• **Given text**:
==========
On Friday, 27 October, SOHO China officially opened the real estate developer’s latest project to transform the Beijing landscape – Galaxy SOHO. During a three-hour event, which attracted thousands and thousands of visitors who eagerly explored the building’s unique open canyon design – a design simultaneously reminiscent of natural rock formations of The Wave at Coyote Buttes in the American Southwest and something out of Star Trek. As the guests entered Galaxy’s “creative canyon” they were drawn forward by a series of inviting fountains and mist features that begged to be interacted with. Children and adults alike delighted in playing in the mist, illuminated by blue lights, and walking in and out of a tunnel created by three-meter-high streams of water.
Female guides sporting neon pink, blue, orange, and green hair directed visitors and handed out postcard packets and glow-in-the-dark stars while waiters served finger food and beverages. The event culminated in the atrium of what will be a shopping mall (packed to capacity), where SOHO China CEO, Zhang Xin was interviewed along with architect Zaha Hadid. Although many were eager to hear comments from Hadid about the building’s design, it was clear that the majority of the audience was there to view and hear comments from what Forbes, the Wall Street Journal, and Fortune Magazine have all described as one of the world’s most powerful women, Zhang Xin herself.
The two women described the ease of working together and the challenges of working in China. When the concept of “Chinese design” came up, Hadid pronounced that in a global age, it did not really matter where inspiration or design originated. Once a building is built in China, such as Galaxy, it becomes Chinese. She pointed out that it was Chinese people who would live and work in the building and that they would make it their own. Twenty years later, it will be viewed as an iconic Beijing structure, not a building designed by foreigners. Zhang also discussed the issue of copying and creativity, debunking the notion that China (or anyplace for that matter) lacks its own creativity. She talked about creating a culture of creativity and giving people the chance to make mistakes in order to learn.
==========
• **Data extracts**:

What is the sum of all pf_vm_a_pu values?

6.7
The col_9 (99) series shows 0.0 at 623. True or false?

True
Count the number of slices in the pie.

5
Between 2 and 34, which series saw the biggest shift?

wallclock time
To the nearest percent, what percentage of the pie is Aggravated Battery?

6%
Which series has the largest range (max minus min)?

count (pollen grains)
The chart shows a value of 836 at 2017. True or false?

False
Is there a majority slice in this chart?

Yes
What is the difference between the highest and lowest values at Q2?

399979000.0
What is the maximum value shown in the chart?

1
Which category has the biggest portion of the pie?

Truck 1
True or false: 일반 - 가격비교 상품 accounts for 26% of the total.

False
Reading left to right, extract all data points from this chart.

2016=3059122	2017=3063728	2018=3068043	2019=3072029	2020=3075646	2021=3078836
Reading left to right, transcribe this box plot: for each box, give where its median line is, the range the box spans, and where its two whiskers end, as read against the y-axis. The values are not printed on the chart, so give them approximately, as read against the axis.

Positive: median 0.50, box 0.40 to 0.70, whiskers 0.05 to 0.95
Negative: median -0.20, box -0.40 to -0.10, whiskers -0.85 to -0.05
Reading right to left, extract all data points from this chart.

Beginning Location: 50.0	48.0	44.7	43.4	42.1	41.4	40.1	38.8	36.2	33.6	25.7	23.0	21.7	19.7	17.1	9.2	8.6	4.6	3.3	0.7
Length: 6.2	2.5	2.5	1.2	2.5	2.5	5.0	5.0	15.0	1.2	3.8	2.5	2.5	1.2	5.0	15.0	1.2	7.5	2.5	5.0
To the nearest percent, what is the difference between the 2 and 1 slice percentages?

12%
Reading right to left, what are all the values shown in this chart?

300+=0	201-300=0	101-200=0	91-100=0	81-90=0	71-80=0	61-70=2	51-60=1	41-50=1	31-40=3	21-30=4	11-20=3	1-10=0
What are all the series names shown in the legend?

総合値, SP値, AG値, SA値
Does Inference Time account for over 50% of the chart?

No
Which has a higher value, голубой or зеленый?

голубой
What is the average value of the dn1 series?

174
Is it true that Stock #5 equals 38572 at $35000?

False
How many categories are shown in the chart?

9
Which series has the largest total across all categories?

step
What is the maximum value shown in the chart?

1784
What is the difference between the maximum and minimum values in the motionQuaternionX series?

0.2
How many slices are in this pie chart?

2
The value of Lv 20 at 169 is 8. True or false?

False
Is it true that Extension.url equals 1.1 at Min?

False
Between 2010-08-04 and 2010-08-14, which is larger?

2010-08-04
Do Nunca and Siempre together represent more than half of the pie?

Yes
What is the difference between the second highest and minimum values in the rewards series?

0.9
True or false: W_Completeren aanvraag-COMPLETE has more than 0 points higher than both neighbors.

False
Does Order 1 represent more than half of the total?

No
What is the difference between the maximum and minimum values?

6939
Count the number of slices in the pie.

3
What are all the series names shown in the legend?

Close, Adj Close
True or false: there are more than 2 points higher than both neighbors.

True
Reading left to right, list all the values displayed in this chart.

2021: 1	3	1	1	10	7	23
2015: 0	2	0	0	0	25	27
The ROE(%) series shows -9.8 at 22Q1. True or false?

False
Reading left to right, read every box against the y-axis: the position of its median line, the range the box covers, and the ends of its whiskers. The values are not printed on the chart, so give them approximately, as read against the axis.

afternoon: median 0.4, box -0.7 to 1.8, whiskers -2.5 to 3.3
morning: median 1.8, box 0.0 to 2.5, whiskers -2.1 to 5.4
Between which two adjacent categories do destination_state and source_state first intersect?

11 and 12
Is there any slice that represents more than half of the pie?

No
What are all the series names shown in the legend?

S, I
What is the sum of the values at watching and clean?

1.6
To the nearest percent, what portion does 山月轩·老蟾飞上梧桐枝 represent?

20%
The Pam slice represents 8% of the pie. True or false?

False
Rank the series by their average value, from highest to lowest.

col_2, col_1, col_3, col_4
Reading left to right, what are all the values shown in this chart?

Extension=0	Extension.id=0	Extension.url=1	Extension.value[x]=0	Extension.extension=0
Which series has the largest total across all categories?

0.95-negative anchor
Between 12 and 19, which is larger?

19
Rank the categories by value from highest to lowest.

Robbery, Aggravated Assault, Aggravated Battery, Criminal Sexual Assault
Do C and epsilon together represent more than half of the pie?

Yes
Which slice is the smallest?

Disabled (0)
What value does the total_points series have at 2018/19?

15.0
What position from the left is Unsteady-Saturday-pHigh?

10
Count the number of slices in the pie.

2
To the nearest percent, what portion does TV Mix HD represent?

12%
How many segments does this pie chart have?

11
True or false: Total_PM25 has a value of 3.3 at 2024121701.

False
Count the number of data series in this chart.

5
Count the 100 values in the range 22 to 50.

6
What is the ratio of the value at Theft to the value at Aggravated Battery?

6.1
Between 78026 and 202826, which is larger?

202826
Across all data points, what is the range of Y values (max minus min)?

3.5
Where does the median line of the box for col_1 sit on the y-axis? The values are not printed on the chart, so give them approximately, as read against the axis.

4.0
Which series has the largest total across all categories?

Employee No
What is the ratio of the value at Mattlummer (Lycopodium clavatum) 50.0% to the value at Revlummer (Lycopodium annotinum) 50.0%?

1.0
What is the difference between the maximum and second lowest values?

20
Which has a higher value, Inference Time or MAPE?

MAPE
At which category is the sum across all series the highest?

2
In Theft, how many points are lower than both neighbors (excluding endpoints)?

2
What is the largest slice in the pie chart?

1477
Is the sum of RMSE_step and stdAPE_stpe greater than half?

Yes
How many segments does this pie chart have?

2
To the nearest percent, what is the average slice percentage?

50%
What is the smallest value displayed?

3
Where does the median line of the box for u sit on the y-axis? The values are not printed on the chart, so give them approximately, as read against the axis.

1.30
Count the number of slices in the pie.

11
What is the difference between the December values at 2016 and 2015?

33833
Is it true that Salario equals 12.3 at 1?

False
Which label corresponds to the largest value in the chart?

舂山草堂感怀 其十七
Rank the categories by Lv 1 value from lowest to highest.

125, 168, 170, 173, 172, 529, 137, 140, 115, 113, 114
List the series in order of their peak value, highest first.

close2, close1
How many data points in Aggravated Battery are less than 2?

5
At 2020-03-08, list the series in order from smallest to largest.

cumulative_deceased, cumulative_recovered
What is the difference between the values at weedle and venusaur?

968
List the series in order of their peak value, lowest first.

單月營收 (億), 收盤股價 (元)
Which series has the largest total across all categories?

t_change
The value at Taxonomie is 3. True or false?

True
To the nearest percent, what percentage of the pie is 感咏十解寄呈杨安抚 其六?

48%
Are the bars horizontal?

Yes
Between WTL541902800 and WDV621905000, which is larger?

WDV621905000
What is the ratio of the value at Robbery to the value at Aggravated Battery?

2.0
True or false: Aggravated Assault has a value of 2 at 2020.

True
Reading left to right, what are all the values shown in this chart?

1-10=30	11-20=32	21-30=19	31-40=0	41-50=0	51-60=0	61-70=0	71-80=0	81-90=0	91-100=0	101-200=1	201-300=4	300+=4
==========
• **Exercise set**:
a: From the piece on the Galaxy SOHO opening, write out again everything from "The two women" down to "order to learn.".
b: Answer these questions using the piece on the Galaxy SOHO opening:
(i) On what day and date did SOHO China officially open Galaxy SOHO?
(ii) Which architect was interviewed alongside Zhang Xin in the atrium?
(iii) According to Hadid, after how many years will the building be viewed as an iconic Beijing structure?

• **Per-task outputs**:
a:
The two women described the ease of working together and the challenges of working in China. When the concept of “Chinese design” came up, Hadid pronounced that in a global age, it did not really matter where inspiration or design originated. Once a building is built in China, such as Galaxy, it becomes Chinese. She pointed out that it was Chinese people who would live and work in the building and that they would make it their own. Twenty years later, it will be viewed as an iconic Beijing structure, not a building designed by foreigners. Zhang also discussed the issue of copying and creativity, debunking the notion that China (or anyplace for that matter) lacks its own creativity. She talked about creating a culture of creativity and giving people the chance to make mistakes in order to learn.

b:
(i) Friday, 27 October
(ii) Zaha Hadid
(iii) Twenty years